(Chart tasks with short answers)
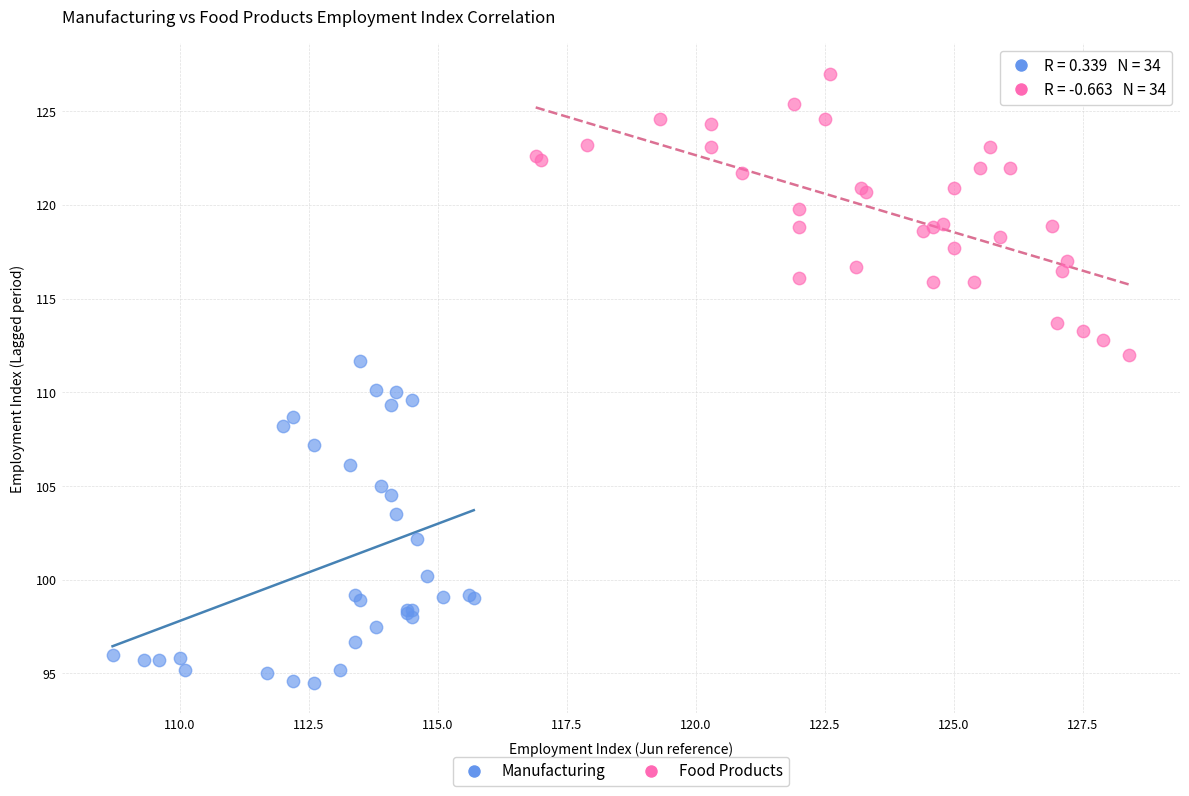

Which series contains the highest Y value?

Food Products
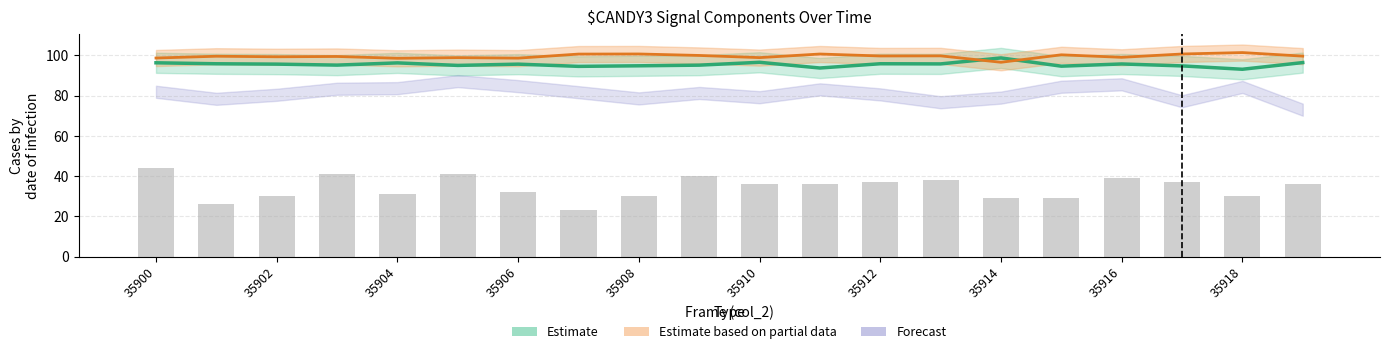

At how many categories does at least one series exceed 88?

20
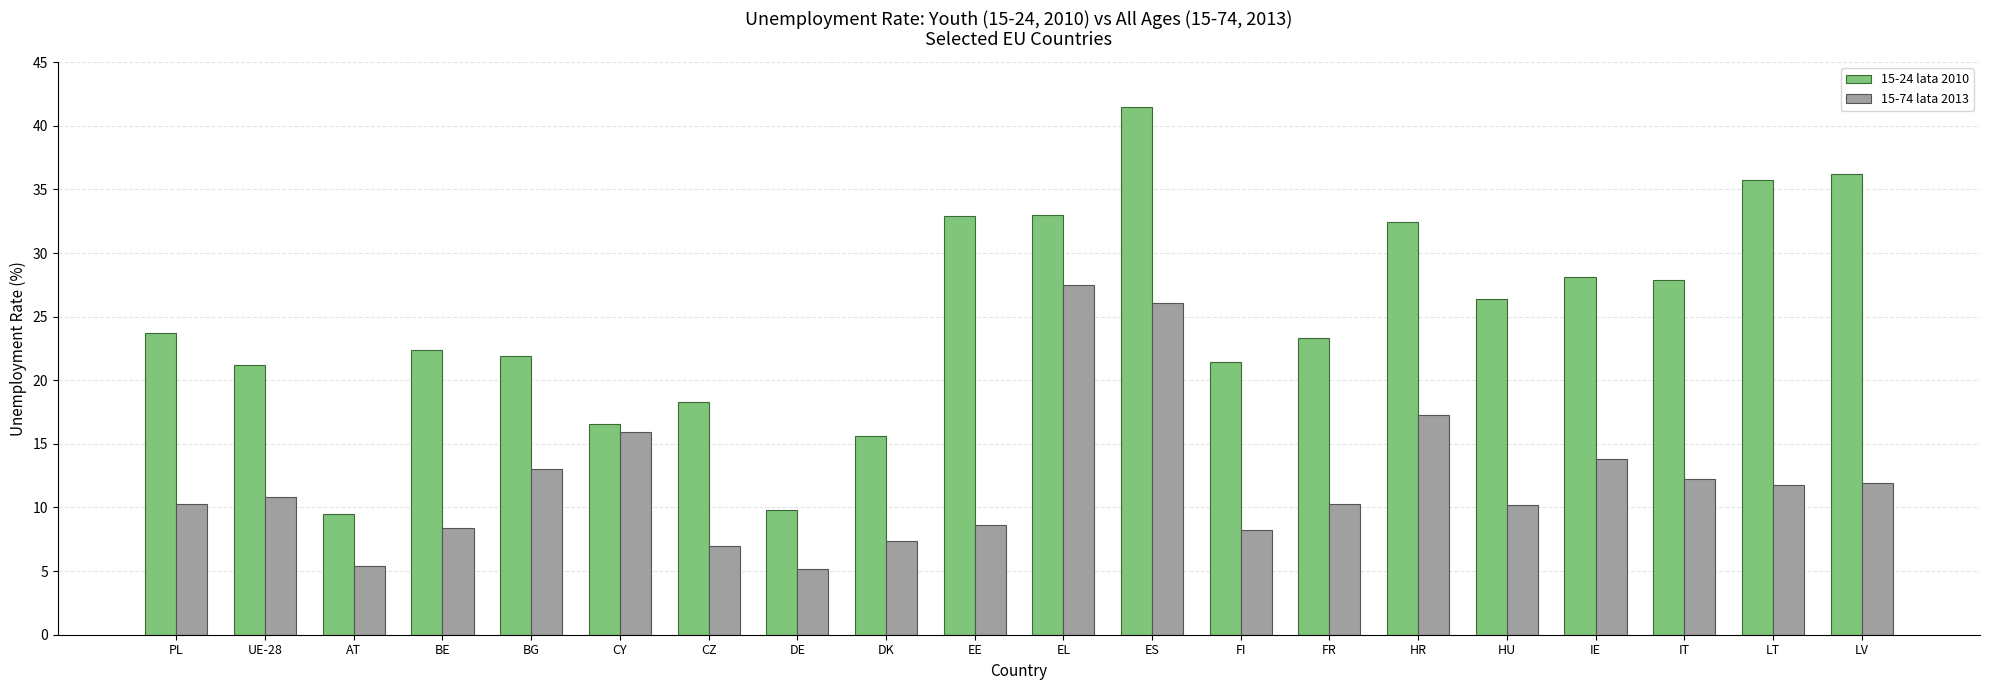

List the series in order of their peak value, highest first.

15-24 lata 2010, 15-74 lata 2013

• ACTION ITEM: Copy the text of all the records above word for word, leaving out the pictures.

• ANSWER SECTION:
Which series contains the highest Y value?

Food Products

At how many categories does at least one series exceed 88?

20

List the series in order of their peak value, highest first.

15-24 lata 2010, 15-74 lata 2013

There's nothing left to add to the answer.